Per-instance keypoint data:
========================================================================

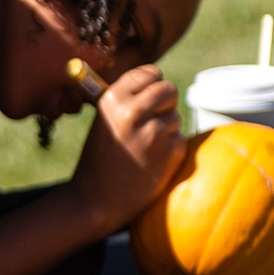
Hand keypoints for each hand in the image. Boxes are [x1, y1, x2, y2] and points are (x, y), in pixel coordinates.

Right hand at [63, 64, 187, 235]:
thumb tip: (156, 82)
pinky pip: (179, 140)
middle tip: (150, 123)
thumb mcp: (104, 121)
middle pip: (169, 90)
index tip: (147, 97)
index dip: (152, 85)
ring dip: (165, 131)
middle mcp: (133, 111)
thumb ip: (127, 100)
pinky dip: (169, 151)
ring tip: (143, 149)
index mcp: (113, 99)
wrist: (94, 201)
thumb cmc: (98, 160)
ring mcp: (153, 132)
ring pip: (175, 117)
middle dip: (164, 104)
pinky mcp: (170, 152)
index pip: (150, 73)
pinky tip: (150, 163)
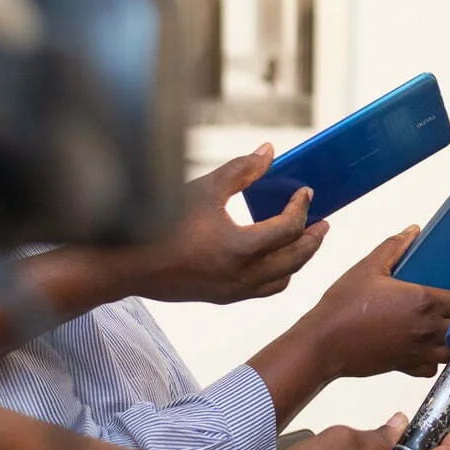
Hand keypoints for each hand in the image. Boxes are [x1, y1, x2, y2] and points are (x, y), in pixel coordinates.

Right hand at [125, 146, 328, 303]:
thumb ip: (241, 170)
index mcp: (240, 247)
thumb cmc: (162, 221)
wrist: (125, 264)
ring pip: (283, 279)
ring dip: (298, 259)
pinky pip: (263, 290)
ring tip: (305, 240)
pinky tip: (275, 259)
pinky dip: (278, 274)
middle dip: (313, 239)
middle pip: (296, 258)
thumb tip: (269, 151)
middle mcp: (242, 275)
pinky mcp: (221, 298)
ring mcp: (233, 291)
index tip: (306, 192)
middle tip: (323, 222)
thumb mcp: (204, 189)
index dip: (301, 207)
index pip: (289, 228)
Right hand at [296, 228, 449, 378]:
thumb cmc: (344, 305)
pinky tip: (424, 349)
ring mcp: (418, 351)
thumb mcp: (368, 268)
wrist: (323, 343)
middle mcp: (427, 328)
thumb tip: (413, 229)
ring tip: (447, 330)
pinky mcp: (406, 367)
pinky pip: (432, 368)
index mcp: (423, 301)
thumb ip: (394, 246)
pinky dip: (433, 361)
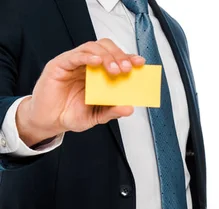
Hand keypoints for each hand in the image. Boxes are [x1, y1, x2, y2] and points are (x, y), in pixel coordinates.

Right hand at [16, 39, 145, 146]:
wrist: (50, 122)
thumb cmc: (72, 114)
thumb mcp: (97, 116)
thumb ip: (112, 111)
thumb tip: (129, 108)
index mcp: (99, 74)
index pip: (115, 58)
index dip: (128, 58)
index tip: (140, 63)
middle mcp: (87, 65)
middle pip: (105, 47)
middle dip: (119, 55)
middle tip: (127, 69)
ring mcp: (73, 63)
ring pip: (92, 47)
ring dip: (107, 56)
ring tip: (115, 70)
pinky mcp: (59, 65)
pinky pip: (75, 56)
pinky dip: (88, 57)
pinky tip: (96, 63)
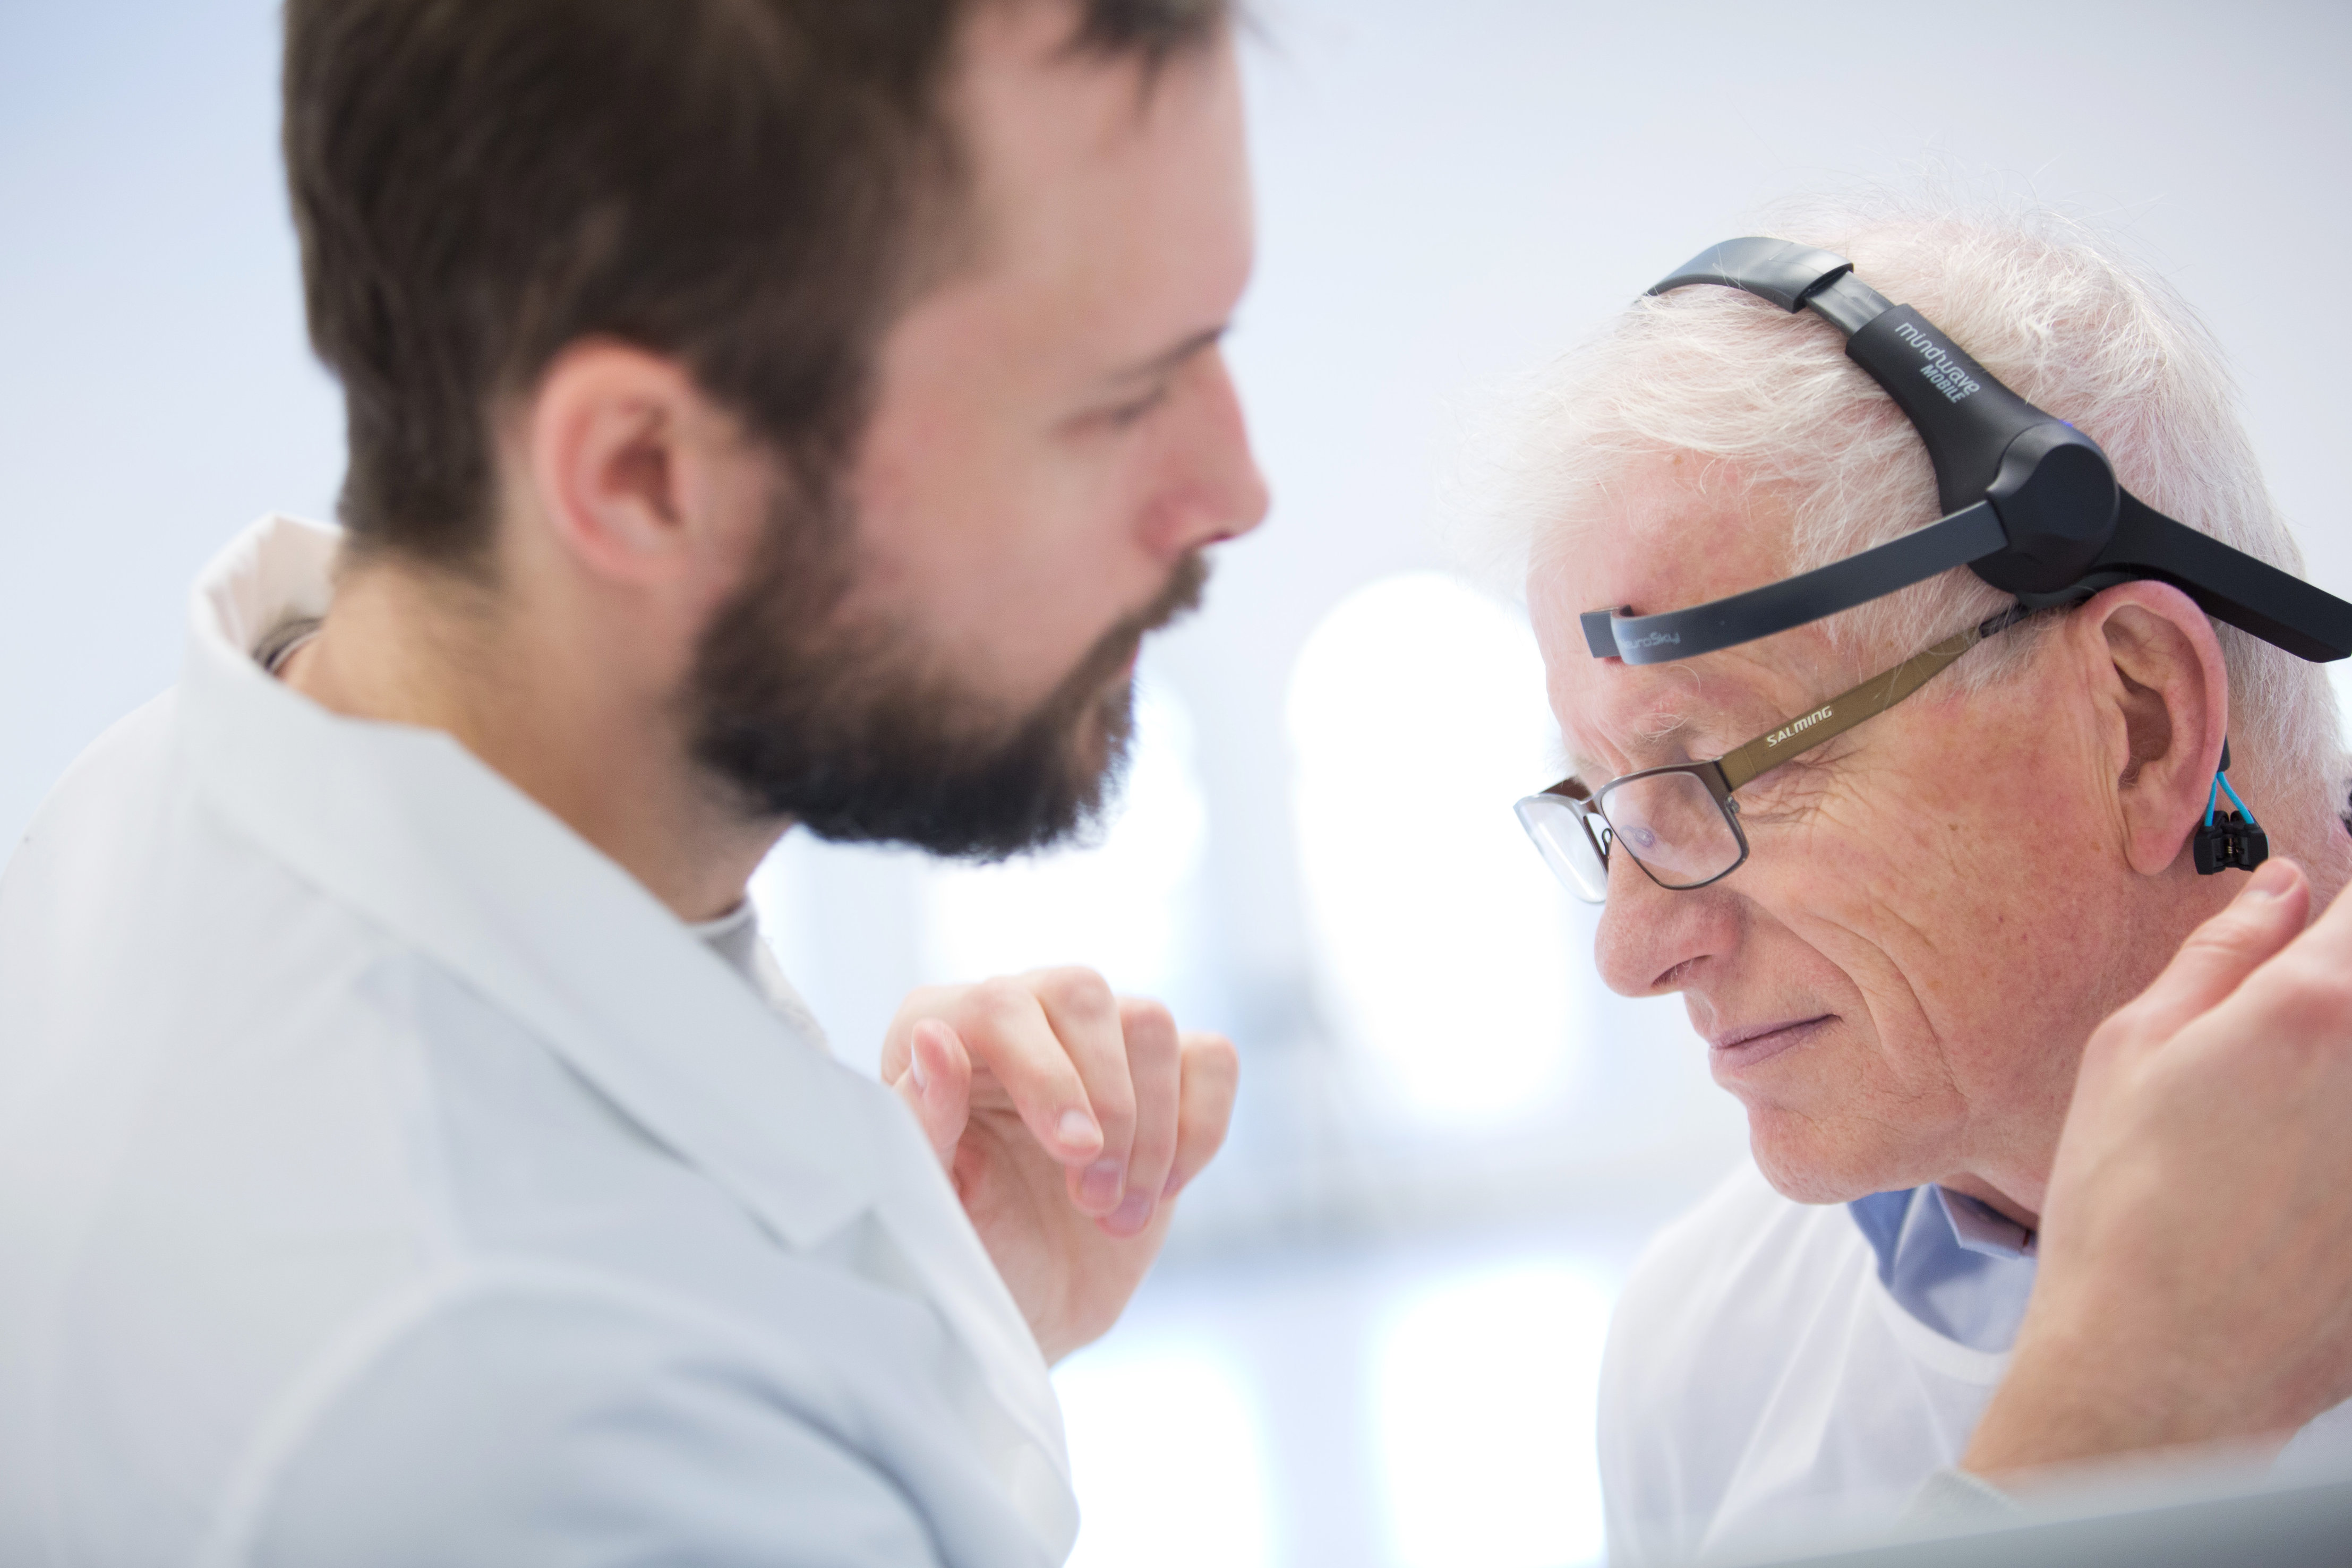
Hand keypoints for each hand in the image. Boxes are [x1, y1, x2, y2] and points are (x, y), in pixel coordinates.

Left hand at [879, 968, 1237, 1363]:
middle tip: (1091, 1196)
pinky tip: (1162, 1189)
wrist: (1031, 1301)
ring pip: (1149, 1023)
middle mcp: (1022, 1017)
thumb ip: (922, 1121)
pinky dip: (1201, 1127)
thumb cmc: (968, 1246)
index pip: (1001, 1007)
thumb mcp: (930, 1200)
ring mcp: (1099, 1043)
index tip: (1074, 1153)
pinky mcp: (1165, 1077)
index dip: (1046, 1073)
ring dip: (1149, 1132)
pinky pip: (1210, 1059)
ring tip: (1114, 1212)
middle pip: (1083, 993)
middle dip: (1105, 1101)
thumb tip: (933, 1038)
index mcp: (945, 1030)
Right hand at [1965, 857, 2351, 1479]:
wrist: (2164, 1364)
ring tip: (2281, 1124)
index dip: (2342, 908)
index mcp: (2313, 1005)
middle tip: (2289, 1044)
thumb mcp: (2132, 1050)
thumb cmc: (2124, 1206)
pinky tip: (2302, 1179)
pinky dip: (2343, 1156)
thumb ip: (2220, 953)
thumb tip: (2281, 890)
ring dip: (2341, 1075)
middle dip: (2340, 992)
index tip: (2324, 923)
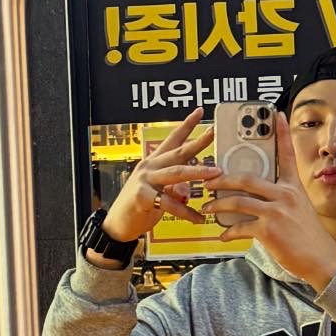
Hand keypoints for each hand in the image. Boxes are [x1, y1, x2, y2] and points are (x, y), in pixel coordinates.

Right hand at [99, 109, 219, 250]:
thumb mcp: (160, 194)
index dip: (187, 125)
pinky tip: (198, 219)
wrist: (118, 224)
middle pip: (178, 152)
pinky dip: (186, 212)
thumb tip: (188, 190)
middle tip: (214, 133)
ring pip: (177, 173)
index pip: (172, 139)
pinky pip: (170, 203)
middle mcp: (149, 167)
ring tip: (217, 174)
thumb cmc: (139, 207)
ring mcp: (145, 180)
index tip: (200, 111)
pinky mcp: (142, 196)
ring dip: (199, 172)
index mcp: (154, 162)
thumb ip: (174, 187)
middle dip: (198, 142)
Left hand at [208, 113, 335, 291]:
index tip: (276, 114)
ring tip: (208, 208)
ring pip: (237, 202)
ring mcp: (276, 212)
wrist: (322, 260)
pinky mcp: (268, 230)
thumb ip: (281, 199)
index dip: (282, 133)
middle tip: (209, 181)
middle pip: (246, 179)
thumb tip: (256, 197)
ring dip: (217, 206)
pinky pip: (240, 227)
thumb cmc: (309, 238)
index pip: (287, 154)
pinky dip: (228, 232)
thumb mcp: (300, 210)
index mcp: (293, 187)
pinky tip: (224, 235)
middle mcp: (284, 195)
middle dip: (222, 179)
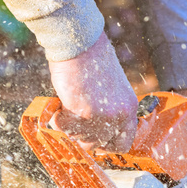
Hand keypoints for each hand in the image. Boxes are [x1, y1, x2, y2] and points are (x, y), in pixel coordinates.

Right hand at [47, 32, 137, 152]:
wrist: (81, 42)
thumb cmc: (92, 60)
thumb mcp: (111, 88)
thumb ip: (108, 110)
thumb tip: (93, 131)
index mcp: (129, 108)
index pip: (122, 144)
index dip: (105, 144)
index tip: (93, 138)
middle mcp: (120, 116)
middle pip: (97, 145)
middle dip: (82, 134)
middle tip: (74, 117)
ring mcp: (103, 116)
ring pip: (79, 138)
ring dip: (69, 125)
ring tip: (67, 104)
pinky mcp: (84, 113)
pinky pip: (64, 127)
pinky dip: (56, 117)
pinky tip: (59, 102)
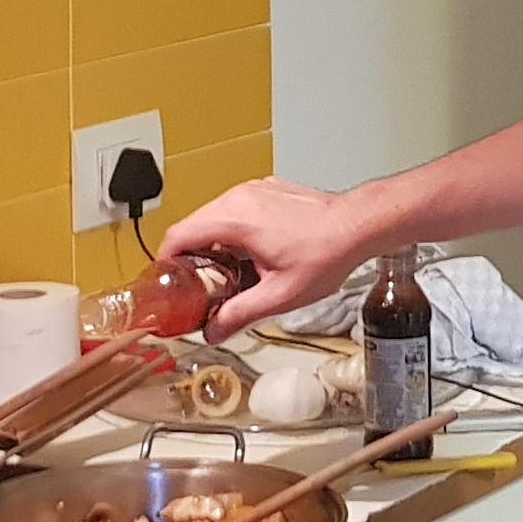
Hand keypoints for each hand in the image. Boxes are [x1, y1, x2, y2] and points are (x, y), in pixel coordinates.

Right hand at [159, 177, 374, 339]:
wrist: (357, 225)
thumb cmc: (325, 253)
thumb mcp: (279, 295)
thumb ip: (239, 314)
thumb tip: (213, 331)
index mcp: (234, 218)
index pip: (178, 235)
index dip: (165, 262)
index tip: (166, 283)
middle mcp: (238, 197)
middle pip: (192, 225)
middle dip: (189, 258)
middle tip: (196, 288)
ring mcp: (252, 190)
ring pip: (213, 217)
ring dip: (211, 244)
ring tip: (225, 275)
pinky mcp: (265, 190)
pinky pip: (234, 210)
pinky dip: (231, 231)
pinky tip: (248, 256)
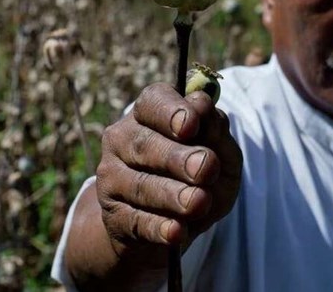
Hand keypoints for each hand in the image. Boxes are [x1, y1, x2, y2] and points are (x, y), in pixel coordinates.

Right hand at [95, 82, 242, 265]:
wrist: (172, 224)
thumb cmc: (199, 176)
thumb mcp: (220, 152)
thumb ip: (215, 129)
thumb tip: (202, 104)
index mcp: (149, 113)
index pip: (154, 102)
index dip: (171, 112)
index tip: (192, 124)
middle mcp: (122, 139)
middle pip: (145, 144)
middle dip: (177, 158)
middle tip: (206, 168)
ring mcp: (112, 178)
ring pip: (140, 184)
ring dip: (171, 194)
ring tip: (199, 202)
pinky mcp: (113, 216)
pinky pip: (136, 221)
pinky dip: (158, 227)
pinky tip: (177, 231)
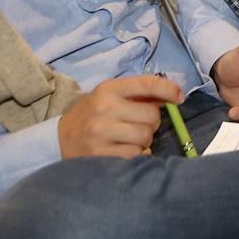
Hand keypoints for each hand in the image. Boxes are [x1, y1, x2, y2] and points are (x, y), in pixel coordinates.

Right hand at [57, 74, 181, 158]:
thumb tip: (174, 95)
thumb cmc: (92, 115)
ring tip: (130, 139)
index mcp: (109, 89)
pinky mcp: (100, 155)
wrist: (59, 140)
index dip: (168, 89)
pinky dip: (136, 155)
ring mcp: (101, 133)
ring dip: (144, 140)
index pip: (146, 84)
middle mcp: (104, 108)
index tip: (179, 97)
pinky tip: (124, 151)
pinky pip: (135, 155)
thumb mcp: (110, 97)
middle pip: (151, 116)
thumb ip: (139, 95)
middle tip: (140, 125)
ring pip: (145, 137)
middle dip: (152, 122)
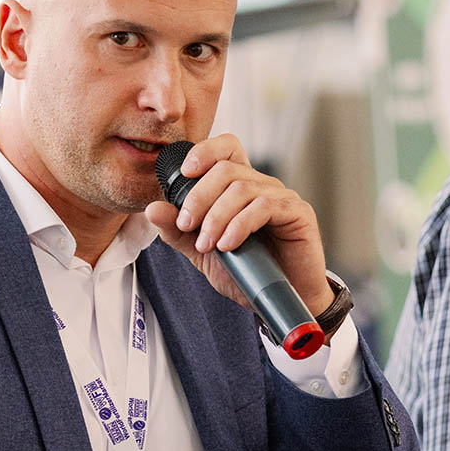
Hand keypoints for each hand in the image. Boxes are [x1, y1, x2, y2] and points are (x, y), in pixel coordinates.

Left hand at [145, 134, 334, 317]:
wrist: (280, 300)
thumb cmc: (247, 273)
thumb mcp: (203, 254)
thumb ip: (178, 232)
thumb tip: (151, 209)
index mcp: (240, 188)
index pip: (225, 150)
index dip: (204, 152)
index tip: (184, 174)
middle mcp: (261, 186)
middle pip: (226, 169)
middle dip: (198, 197)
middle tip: (186, 226)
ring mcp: (281, 197)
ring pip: (242, 188)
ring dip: (216, 216)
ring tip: (207, 245)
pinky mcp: (298, 213)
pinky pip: (264, 206)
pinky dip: (240, 224)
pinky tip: (228, 245)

========================================================================

• The problem: Only the lines from the first line of the data above through the line with "middle pip: (105, 47)" should appear in the answer, retyped exactly, with every picture left out.

• Solution for this exercise:
Hand keypoints for each hand in the image. Boxes are [x1, y1, x2, y2] and points are (x, y), in pixel coordinates.

Right hand at [63, 64, 187, 235]:
thumb tip: (156, 82)
pinky pip: (179, 140)
middle tip: (150, 123)
thumb mcp: (104, 121)
middle pip: (169, 90)
index tip: (147, 97)
index dip: (152, 85)
ring dip: (165, 131)
middle mcp: (133, 111)
thumb ip: (127, 100)
pinky dip: (169, 151)
ring tip: (143, 149)
index mcp: (113, 99)
wrist: (94, 201)
thumb cmc: (98, 160)
ring mcp: (153, 132)
ring pip: (175, 117)
middle dip: (164, 104)
pinky mcp: (170, 152)
index pip: (150, 73)
pinky tip: (150, 163)
Hand keypoints for each hand in the image. Boxes are [x1, y1, x2, y2] and points are (x, y), in pixel coordinates.

Right hand at [125, 146, 328, 303]:
thumb ip: (241, 170)
index mcp: (240, 247)
thumb cmc: (162, 221)
wrist: (125, 264)
ring pip: (283, 279)
ring dip: (298, 259)
pinky pip: (263, 290)
ring tip: (305, 240)
pinky tip: (275, 259)
pinky dip: (278, 274)
middle dip: (313, 239)
middle pip: (296, 258)
thumb tip: (269, 151)
middle mcp: (242, 275)
pinky mcp: (221, 298)
ring mcp: (233, 291)
index tip: (306, 192)
middle tip: (323, 222)
thumb mcp: (204, 189)
index dip: (301, 207)
index pip: (289, 228)
Right hand at [296, 228, 449, 378]:
thumb cmc: (344, 305)
pinky tip: (424, 349)
ring mcp: (418, 351)
thumb mcp: (368, 268)
wrist: (323, 343)
middle mcp: (427, 328)
thumb tip: (413, 229)
ring tip: (447, 330)
pinky mcp: (406, 367)
pinky pip: (432, 368)
index mcp: (423, 301)
thumb ip: (394, 246)
pinky dip: (433, 361)
Hand keypoints for each hand in the image. Boxes are [x1, y1, x2, y2] and points are (x, y), in pixel coordinates.

Right hand at [16, 39, 145, 146]:
wrist: (50, 122)
thumb cmc: (72, 114)
thumb mcp: (97, 116)
thumb ip: (112, 111)
thumb tip: (129, 108)
index mcp: (99, 74)
index pip: (115, 58)
index dip: (128, 58)
index tip: (140, 63)
middle mcp: (87, 65)
middle pip: (105, 47)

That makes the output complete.